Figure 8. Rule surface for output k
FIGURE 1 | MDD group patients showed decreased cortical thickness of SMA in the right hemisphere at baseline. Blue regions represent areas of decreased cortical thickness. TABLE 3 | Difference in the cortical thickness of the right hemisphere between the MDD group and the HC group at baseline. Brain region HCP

====

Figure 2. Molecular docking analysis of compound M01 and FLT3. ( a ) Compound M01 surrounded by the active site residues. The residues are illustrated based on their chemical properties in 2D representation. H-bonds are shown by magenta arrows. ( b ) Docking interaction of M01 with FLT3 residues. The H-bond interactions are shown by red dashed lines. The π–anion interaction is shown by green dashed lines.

====

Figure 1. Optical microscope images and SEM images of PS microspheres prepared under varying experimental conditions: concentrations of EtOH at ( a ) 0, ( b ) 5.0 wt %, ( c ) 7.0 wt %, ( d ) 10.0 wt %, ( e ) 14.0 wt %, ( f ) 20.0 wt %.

====

* Work instruction:
Reprint exactly the lines above that start at the one with "Figure 8. Rule surface for output k" and end at the one with "FIGURE 1 | MDD", keeping both and adding none.

* The completed task:
Figure 8. Rule surface for output k
FIGURE 1 | MDD group patients showed decreased cortical thickness of SMA in the right hemisphere at baseline. Blue regions represent areas of decreased cortical thickness. TABLE 3 | Difference in the cortical thickness of the right hemisphere between the MDD group and the HC group at baseline. Brain region HCP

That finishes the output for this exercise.